In Spare the Rod, historian Campbell F. Scribner and philosopher Bryan
R. Warnick investigate the history and philosophy of America's
punishment and discipline practices in schools. To delve into this
controversial subject, they first ask questions of meaning. How have
concepts of discipline and punishment in schools changed over time? What
purposes are they supposed to serve? And what can they tell us about our
assumptions about education? They then explore the justifications. Are
public school educators ever justified in punishing or disciplining
students? Are discipline and punishment necessary for students' moral
education, or do they fundamentally have no place in education at all?

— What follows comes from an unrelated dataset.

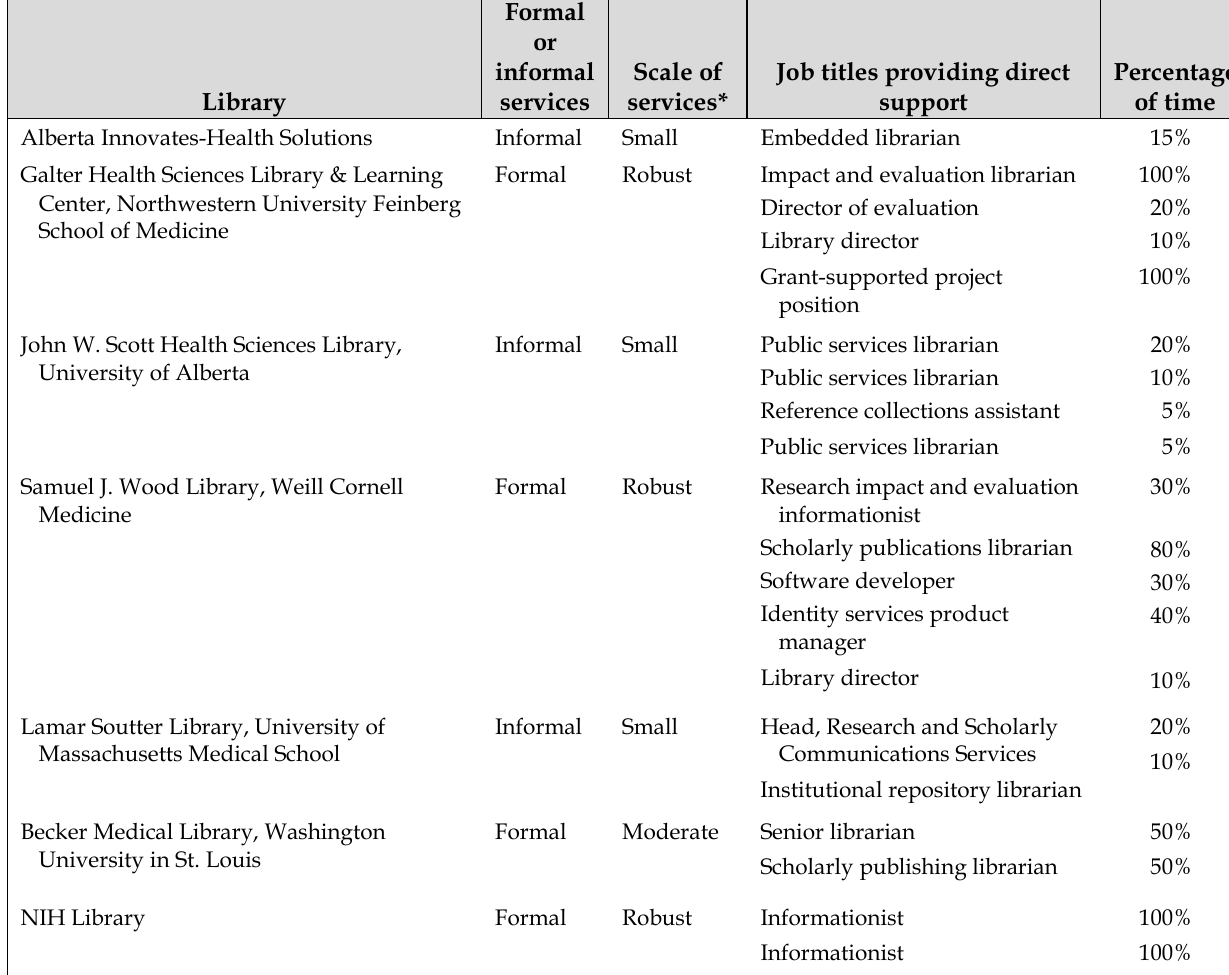
Table 2 Type and scale of services, including job titles and percentage of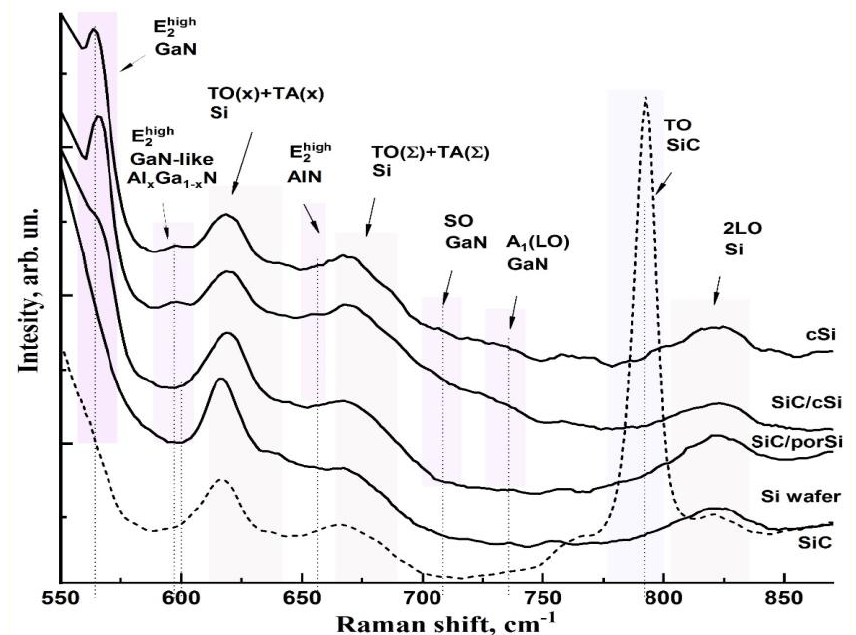
Figure 3. Region 530–900 cm − 1 in the Raman spectra of the investigated heterostructures, silicon wafer, and SiC reference.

If some form of punishment is justified in schools, what ethical
guidelines should be followed?
The authors argue that as schools have grown increasingly bureaucratic
over the last century, formalizing disciplinary systems and shifting
from physical punishments to forms of spatial or structural punishment
such as in-school suspension, school discipline has not only come to
resemble the operation of prisons or policing, but has grown
increasingly integrated with those institutions. These changes and
structures are responsible for the school-to-prison pipeline. They show
that these shifts disregard the unique status of schools as spaces of
moral growth and community oversight, and are incompatible with the
developmental environment of education. What we need, they argue, is an
approach to discipline and punishment that fits with the sort of moral
community that schools could and should be.